:: DATA EXTRACT ::

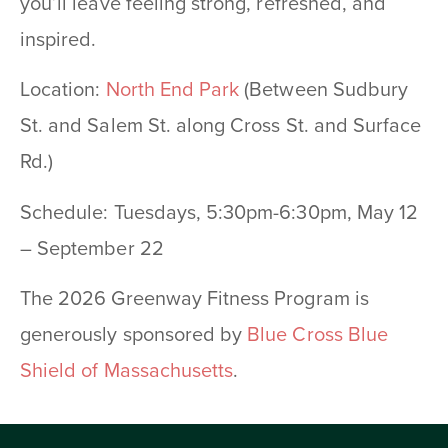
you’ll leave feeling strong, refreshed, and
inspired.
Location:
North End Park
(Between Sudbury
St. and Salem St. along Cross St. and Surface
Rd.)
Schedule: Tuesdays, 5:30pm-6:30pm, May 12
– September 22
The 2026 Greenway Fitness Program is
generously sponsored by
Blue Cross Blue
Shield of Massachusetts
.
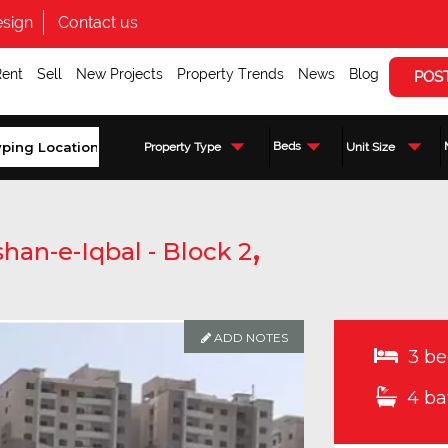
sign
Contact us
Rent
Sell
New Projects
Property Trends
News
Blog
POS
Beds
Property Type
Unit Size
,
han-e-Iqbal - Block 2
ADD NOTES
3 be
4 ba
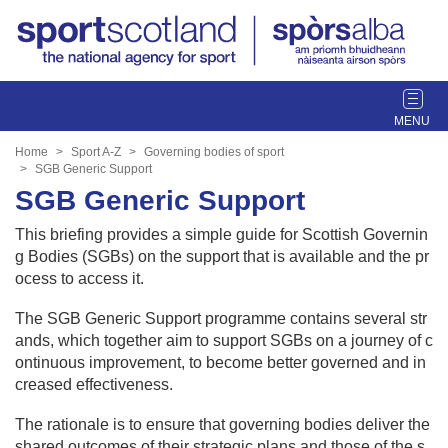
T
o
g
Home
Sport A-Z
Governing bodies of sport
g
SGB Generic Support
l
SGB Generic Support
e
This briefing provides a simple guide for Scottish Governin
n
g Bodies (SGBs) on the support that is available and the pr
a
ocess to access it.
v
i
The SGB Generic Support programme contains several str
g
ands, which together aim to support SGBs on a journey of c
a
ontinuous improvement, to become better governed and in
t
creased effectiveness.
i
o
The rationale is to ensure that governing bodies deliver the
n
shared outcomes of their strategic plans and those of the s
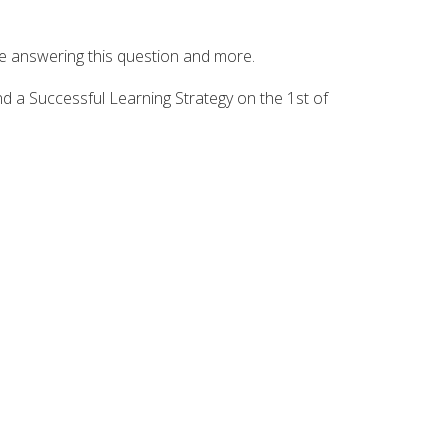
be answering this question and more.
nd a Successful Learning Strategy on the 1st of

:::
:: DATA EXTRACT ::

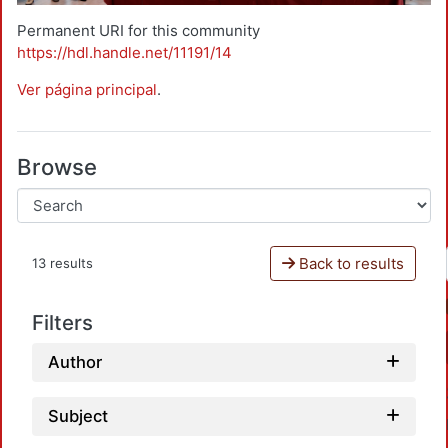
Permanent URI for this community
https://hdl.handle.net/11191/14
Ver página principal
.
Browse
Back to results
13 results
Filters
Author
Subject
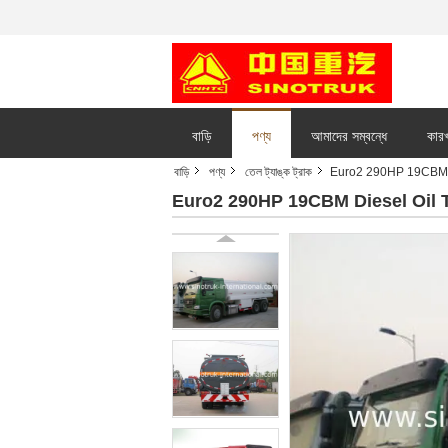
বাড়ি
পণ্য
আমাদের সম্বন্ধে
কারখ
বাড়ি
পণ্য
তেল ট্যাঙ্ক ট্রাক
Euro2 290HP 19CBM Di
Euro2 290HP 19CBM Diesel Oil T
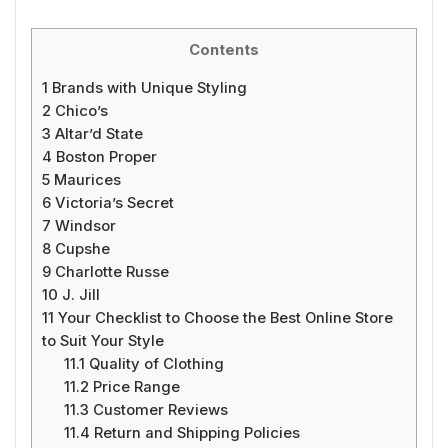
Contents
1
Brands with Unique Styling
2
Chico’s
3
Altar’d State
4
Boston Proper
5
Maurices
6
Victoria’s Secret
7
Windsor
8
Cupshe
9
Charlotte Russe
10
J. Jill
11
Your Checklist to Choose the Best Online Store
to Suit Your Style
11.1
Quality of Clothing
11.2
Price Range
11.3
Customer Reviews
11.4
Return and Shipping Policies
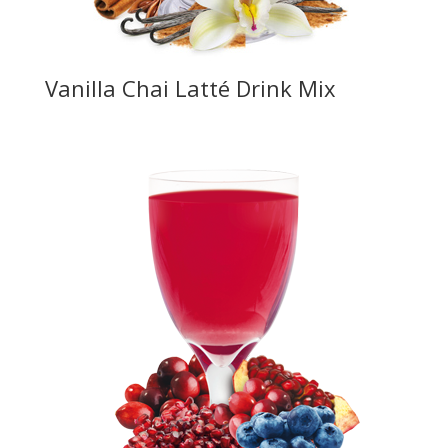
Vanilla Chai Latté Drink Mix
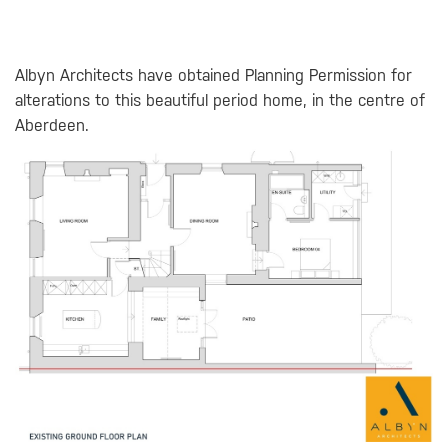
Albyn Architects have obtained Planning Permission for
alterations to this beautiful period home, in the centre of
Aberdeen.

:::
:: DATA EXTRACT ::

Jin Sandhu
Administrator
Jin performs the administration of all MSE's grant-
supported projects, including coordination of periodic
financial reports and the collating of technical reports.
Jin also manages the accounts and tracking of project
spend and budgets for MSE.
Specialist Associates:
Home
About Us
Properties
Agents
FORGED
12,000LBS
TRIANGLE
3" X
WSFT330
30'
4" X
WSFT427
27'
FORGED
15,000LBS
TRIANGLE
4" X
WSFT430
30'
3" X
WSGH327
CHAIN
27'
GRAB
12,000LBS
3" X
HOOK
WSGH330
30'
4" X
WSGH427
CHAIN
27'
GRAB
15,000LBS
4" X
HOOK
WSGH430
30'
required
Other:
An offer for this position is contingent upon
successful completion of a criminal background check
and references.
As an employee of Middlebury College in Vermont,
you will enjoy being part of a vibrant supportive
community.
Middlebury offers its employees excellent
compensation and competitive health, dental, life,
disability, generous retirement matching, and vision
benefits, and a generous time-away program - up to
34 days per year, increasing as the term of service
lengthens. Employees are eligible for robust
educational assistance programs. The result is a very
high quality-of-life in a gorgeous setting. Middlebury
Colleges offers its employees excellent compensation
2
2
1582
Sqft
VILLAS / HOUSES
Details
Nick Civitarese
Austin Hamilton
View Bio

:::

:: TASK REQUIREMENTS ::
The required reply is the count of lines in the entries above where the string "life" appears, and nothing more.

:: RESPONSE BOX ::
2